- Information
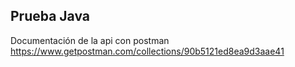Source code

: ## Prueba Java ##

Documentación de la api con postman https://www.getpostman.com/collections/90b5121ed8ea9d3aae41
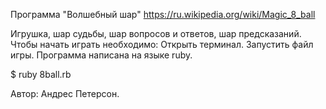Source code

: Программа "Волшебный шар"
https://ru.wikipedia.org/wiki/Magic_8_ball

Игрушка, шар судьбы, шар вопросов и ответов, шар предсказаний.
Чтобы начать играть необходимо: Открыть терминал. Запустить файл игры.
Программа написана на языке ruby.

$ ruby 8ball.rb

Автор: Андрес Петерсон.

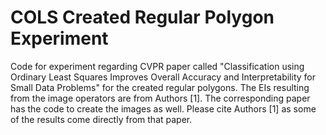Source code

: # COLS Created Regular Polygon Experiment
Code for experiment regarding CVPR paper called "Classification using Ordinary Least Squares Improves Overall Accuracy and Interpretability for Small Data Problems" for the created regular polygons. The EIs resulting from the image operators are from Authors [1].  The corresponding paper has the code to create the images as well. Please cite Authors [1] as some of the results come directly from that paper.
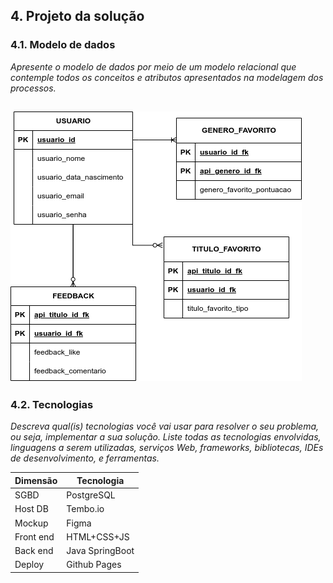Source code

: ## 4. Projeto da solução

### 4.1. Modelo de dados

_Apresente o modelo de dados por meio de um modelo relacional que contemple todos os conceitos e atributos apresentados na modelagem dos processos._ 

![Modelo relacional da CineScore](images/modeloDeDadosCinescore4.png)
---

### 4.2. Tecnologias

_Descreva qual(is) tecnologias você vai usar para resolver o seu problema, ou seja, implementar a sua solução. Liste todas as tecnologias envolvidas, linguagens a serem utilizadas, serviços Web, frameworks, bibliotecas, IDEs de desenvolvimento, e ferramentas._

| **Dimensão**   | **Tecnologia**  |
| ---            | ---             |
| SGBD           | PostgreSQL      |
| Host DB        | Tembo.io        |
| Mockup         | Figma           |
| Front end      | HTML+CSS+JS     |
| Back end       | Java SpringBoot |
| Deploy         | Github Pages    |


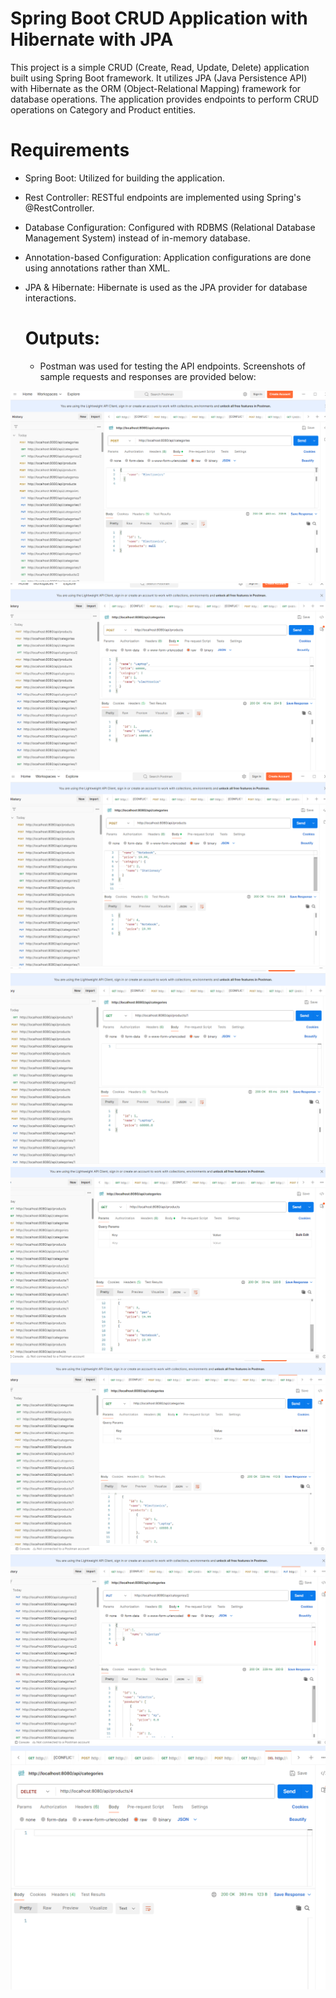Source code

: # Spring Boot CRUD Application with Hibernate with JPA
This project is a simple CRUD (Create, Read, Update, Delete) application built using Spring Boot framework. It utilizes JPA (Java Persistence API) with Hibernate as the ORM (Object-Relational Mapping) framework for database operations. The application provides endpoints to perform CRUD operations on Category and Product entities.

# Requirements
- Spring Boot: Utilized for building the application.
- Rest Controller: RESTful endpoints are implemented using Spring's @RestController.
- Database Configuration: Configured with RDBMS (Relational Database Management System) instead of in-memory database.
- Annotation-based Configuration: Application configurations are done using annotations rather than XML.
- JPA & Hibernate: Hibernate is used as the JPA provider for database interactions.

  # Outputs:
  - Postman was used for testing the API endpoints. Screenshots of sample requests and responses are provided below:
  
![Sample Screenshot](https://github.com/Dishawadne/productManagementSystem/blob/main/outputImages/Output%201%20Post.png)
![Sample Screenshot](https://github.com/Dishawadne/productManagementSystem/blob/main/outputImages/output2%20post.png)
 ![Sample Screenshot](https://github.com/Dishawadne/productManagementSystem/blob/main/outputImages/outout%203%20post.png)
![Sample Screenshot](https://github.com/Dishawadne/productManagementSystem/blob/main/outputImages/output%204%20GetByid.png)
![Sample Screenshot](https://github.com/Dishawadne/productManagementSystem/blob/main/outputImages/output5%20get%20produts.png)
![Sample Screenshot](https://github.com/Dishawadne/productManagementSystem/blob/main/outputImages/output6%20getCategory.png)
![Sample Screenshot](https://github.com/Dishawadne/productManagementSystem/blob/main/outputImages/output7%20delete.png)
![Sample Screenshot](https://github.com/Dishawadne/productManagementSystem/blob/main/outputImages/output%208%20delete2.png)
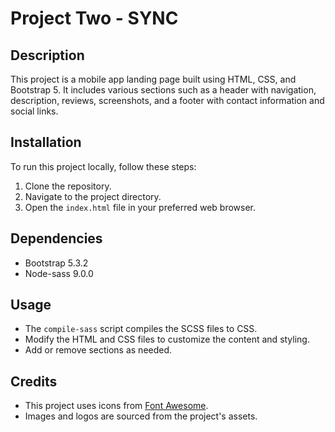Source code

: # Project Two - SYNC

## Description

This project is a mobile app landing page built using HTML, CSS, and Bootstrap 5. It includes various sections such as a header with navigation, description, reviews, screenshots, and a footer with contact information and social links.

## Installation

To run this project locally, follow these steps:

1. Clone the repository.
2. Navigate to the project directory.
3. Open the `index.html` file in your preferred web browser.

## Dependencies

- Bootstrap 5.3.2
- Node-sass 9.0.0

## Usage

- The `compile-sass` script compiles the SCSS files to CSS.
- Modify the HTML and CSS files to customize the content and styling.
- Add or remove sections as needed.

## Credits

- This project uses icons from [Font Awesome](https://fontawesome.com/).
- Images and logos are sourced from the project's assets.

--

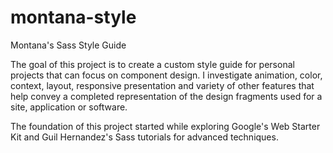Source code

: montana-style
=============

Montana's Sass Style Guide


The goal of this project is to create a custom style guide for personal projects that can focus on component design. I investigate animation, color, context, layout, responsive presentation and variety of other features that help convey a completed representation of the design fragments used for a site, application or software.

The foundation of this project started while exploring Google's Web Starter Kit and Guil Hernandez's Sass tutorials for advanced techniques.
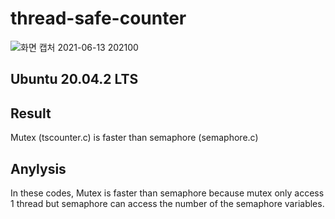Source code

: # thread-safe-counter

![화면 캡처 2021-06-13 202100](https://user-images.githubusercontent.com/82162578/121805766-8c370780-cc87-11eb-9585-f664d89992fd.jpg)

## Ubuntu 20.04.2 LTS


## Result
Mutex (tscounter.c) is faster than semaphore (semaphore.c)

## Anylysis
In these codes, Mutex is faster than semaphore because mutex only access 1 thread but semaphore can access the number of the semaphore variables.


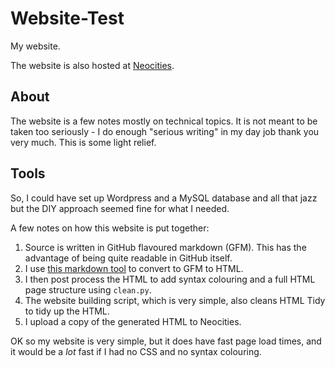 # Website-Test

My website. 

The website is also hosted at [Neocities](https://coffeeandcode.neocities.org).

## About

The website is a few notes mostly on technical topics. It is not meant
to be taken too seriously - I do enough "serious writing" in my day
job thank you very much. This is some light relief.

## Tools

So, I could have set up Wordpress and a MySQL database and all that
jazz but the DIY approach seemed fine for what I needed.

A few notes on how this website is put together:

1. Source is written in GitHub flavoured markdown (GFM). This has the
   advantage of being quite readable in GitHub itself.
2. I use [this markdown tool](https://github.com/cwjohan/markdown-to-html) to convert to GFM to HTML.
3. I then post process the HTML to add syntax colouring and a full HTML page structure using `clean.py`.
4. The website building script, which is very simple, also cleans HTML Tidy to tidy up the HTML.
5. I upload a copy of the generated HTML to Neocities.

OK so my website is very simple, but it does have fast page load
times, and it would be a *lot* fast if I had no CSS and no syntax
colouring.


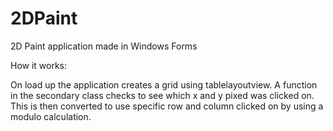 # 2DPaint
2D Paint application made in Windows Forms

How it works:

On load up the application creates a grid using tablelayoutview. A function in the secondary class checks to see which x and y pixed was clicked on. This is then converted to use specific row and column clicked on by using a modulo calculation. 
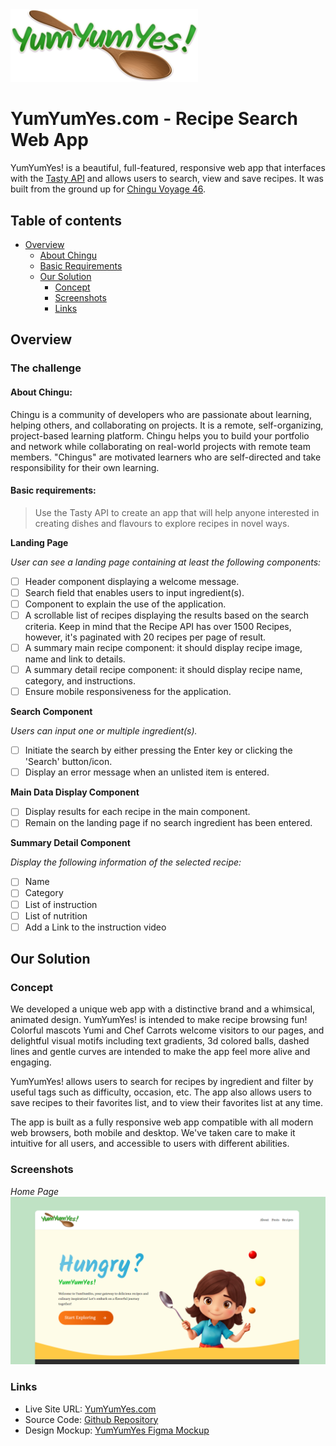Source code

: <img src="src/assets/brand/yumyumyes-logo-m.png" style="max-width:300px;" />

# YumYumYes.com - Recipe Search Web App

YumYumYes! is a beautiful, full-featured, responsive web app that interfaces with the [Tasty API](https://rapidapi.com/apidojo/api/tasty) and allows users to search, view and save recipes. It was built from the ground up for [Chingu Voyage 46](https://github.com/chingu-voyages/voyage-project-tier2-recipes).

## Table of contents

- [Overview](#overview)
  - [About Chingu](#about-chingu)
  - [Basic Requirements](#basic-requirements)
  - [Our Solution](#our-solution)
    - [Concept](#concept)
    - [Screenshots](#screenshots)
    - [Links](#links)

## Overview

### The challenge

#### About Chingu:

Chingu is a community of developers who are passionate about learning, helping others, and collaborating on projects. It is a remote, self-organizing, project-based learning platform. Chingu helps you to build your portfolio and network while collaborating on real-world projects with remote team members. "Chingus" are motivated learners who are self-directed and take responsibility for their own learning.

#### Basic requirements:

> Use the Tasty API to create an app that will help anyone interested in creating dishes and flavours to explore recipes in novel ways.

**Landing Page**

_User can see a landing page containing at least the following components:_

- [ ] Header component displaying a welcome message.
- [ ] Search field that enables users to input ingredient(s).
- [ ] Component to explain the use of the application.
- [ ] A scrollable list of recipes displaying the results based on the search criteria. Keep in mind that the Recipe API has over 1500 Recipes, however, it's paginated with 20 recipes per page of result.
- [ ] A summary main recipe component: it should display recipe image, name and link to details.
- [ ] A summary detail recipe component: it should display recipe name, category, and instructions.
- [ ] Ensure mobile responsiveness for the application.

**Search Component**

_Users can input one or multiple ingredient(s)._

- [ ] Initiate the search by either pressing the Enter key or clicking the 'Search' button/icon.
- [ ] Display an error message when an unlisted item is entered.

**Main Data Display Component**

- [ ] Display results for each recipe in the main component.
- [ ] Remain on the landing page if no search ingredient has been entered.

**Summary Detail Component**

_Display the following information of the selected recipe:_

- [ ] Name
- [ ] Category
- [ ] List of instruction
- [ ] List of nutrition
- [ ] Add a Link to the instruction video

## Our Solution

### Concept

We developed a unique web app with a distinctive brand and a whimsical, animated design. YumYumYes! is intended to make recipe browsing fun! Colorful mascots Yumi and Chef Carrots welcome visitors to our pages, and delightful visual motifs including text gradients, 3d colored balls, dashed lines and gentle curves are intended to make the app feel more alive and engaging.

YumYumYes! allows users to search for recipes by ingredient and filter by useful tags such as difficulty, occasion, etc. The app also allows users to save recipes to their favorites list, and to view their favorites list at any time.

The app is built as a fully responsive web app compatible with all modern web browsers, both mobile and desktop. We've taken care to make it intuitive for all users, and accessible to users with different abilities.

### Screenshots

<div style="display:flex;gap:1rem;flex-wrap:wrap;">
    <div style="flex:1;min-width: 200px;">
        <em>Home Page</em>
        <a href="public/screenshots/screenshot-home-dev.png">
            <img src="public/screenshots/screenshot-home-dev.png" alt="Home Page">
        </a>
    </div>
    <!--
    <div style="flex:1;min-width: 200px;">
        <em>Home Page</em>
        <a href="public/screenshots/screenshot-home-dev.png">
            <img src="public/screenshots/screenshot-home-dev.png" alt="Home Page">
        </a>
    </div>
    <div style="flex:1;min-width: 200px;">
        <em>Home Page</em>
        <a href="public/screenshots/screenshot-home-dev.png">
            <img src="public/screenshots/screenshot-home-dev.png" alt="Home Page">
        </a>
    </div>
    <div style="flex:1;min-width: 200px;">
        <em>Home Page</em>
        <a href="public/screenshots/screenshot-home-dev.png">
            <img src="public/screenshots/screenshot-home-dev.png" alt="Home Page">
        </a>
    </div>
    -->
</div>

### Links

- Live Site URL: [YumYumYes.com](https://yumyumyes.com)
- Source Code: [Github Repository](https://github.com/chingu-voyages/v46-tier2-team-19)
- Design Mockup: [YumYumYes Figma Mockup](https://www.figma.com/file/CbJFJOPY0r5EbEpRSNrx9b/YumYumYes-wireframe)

==

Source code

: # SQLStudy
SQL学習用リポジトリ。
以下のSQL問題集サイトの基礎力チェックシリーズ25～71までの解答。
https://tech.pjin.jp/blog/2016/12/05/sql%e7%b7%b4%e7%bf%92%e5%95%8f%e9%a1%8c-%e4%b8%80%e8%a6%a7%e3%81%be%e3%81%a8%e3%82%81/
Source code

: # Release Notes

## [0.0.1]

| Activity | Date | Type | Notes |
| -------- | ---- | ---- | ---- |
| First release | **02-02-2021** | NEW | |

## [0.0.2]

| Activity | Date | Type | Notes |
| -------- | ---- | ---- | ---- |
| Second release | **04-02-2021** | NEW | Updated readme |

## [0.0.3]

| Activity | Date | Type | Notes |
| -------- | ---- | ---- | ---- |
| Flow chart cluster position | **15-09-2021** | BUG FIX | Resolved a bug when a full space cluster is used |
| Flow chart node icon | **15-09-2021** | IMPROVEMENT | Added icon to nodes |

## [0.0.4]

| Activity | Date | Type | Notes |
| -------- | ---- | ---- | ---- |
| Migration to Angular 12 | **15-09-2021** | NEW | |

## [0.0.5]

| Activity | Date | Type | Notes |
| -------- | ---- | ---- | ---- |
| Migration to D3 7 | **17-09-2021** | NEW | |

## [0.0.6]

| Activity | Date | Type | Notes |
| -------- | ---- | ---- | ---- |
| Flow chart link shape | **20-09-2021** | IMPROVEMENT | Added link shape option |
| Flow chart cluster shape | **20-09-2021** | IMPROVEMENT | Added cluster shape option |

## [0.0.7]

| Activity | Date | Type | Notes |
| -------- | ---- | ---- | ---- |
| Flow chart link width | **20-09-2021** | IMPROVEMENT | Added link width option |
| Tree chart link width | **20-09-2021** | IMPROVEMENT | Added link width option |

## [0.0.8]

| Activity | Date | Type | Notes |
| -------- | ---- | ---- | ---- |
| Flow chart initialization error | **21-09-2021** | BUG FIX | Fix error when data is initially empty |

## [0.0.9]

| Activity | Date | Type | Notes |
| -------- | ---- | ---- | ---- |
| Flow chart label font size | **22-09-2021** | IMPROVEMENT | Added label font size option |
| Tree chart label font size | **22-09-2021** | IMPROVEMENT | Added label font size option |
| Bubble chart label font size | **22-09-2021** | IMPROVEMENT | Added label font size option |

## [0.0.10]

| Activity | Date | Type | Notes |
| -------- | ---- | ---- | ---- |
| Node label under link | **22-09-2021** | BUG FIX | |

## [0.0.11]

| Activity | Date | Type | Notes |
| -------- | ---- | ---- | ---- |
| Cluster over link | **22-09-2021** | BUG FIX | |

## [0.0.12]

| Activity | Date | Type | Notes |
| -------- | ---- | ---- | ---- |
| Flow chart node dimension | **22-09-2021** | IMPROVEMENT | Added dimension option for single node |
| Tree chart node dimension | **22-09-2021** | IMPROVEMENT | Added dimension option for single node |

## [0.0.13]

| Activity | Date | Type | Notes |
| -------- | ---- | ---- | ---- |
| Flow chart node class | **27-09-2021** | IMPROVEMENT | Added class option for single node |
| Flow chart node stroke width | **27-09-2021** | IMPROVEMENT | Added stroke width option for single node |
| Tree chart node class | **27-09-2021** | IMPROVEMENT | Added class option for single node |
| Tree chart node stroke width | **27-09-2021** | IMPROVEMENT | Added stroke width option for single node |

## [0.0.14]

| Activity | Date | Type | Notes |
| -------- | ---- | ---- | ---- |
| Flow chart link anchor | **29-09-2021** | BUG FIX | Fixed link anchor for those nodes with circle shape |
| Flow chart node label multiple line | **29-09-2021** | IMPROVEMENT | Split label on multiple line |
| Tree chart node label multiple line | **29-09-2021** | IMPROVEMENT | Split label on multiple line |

- What is required
Locate the lines above that hold the word "sections". Show every one of them.

- Response
This project is a mobile app landing page built using HTML, CSS, and Bootstrap 5. It includes various sections such as a header with navigation, description, reviews, screenshots, and a footer with contact information and social links.
- Add or remove sections as needed.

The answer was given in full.